Первое впечатление от кабинета Сталина врезалось в мою память.
Признаться, я был как-то разочарован: меня поразили его исключительная
простота и скромность.
Сталин задал несколько вопросов. Его интересовали состояние и уровень
немецкой, английской, французской авиации. Я был поражен его
осведомленностью. Он разговаривал как авиационный специалист. Он очень
интересовался вооружением немецких самолетов. Разговор затянулся до поздней
ночи и закончился уже на квартире Сталина за ужином...
Я заметил в Сталине такую особенность: если дела на фронте хороши - он
требователен и суров; когда неприятности - шутит, смеется, становится
покладистым.

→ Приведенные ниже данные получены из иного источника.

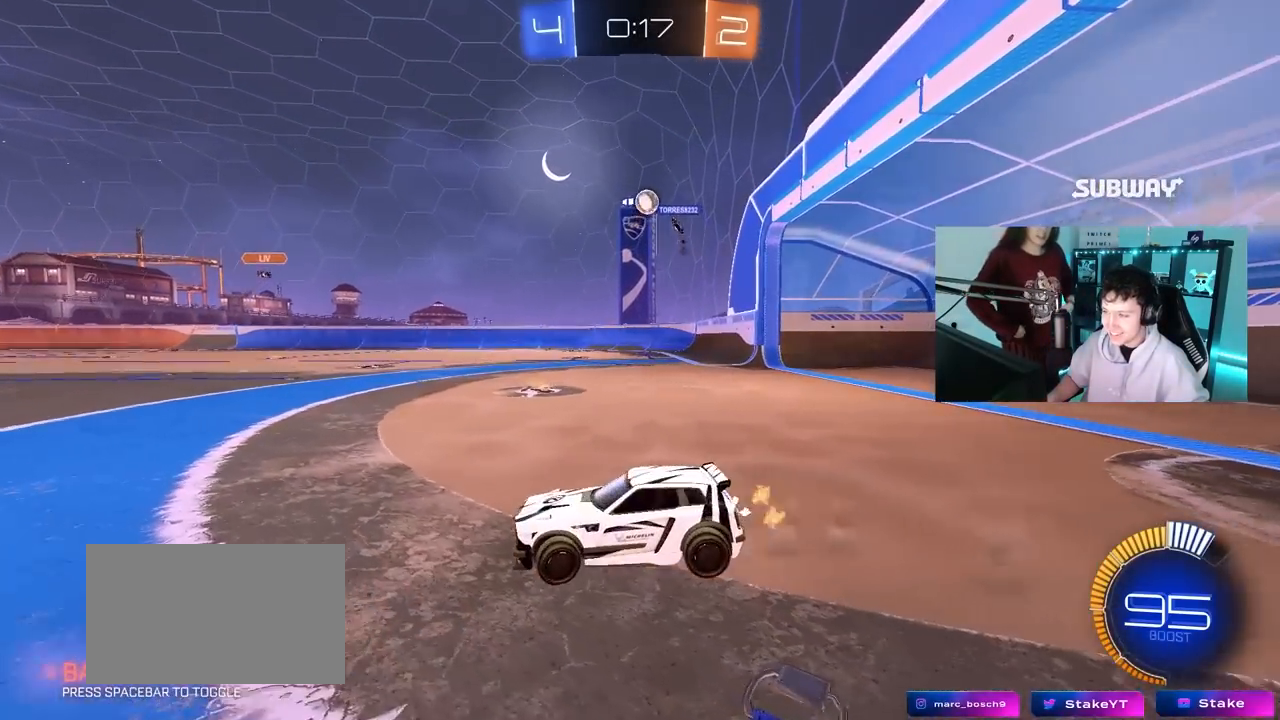
{"keys": ["d", "w"], "mouse": [], "mouse_move": "still", "events": [[150, "a", "up"], [383, "d", "down"]]}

Он понимал, видимо, что когда тяжело, людей нужно поддержать,
подбодрить.
С ним можно было спорить. Если вы твердо убеждены, что правы и сумеете
доказать свою правоту, никогда не считайтесь с чьим-то мнением, а действуйте
так, как подсказывает разум и ваша совесть". /А.С.Яковлев/


СЛОВО АХА В ЗАЩИТУ ИОСИФА:

Психология многих воцерковленных прихожан: "Я буду вести праведную
жизнь и попаду в рай, а вам, буржуям, уготован ад и муки вечные", и
злорадство по этому поводу - ужасно, недостойно христианина. Гораздо ближе к
Замыслу стремление к устроению общества, в котором в принципе невозможна
Вампирия. Ибо у многих вроде бы истинно "верующих" получается своеобразный
вампиризм под личиной праведности: "Я, мол, спасусь за счет твоей погибели,
я добровольно и покорно подставляю себя тебе на съедение, соблазняю тебя
собой, как бы злорадствуя: "Жри, губи свою душу, зато я в загробном мире
полюбуюсь на твои мучения в аду!" Нет и нет, не может быть в этом Божьего
Замысла, это очередная сатанинская подмена. Истинный христианин понимает
незаменимость и самоценность каждой человеческой жизни, каждая клетка
/монада/ в единой вселенской душе богочеловечества несет свою неповторимую
сверхзадачу, и гибель ее для вечности - крушение мира, трагедия. Не говоря
уже о том, что желать, тайно или явно, такой погибели - тяжкий грех. Это -
не "прощение долгов наших", а злоба и месть. Нельзя строить свое спасение в
вечности на погибели другого. Осознание этого записано в сердце и часто
входит в противоречие с социальной церковной проповедью. Во всяком случае, с
новозаветной. Равно как и запугивание адскими мучениями. Страх Божий может
быть лишь дрожжами, закваской, "началом премудрости", а затем приходит
благодать - счастье ребенка, который из страха не ушел без спросу в лес и
теперь радуется жизни, глядя из окна на снующих вблизи дома голодных
волков...
И страх, и корысть - приманки ветхозаветного мышления: - соблюдай
предписания, инструкцию от и до и спасешься. Соблюдение инструкции, конечно,
необходимо, но это лишь СРЕДСТВО СПАСТИ, лекарство, как и пост. Чтобы у тебя
спала температура, опухоль, прошла боль и ты почувствовал, как прекрасно
быть здоровым, ощутить радость мира и света в душе, покоя и чистоты и, как
следствие - награда. Благодать Божья.
Только ПОЛЮБИВШИЙ ВЫЗДОРОВЛЕНИЕ, пусть даже и не выздоровевший, - лишь
такой пригоден для Царствия, а не глотающий лекарства и соблюдающий диету
из-за страха перед неприятными последствиями болезни. Например - лишиться
работы за профнепригодностью.
Любовь к выздоровлению - блаженный удел святых, отдавших этому новому
/или хорошо забытому старому/ состоянию первозданности "сердце свое",
молящих о нем Небо. А все прочие обычно носятся со своей болезнью, холят ее
и лелеют, хоть и мучаются, и страшатся, но... запретный плод сладок! Иосиф
заставил их принимать лекарства и соблюдать диету, а дальше - вопрос тайны,
чуда, благодати... Дальше - Воля Божья. "Мои овцы знают Мой голос". Да, он,
в отличие от популярных "демократических" правителей практически вырубил в
своем государстве деревья с ядовитыми плодами, чтобы "избавить от лукавого"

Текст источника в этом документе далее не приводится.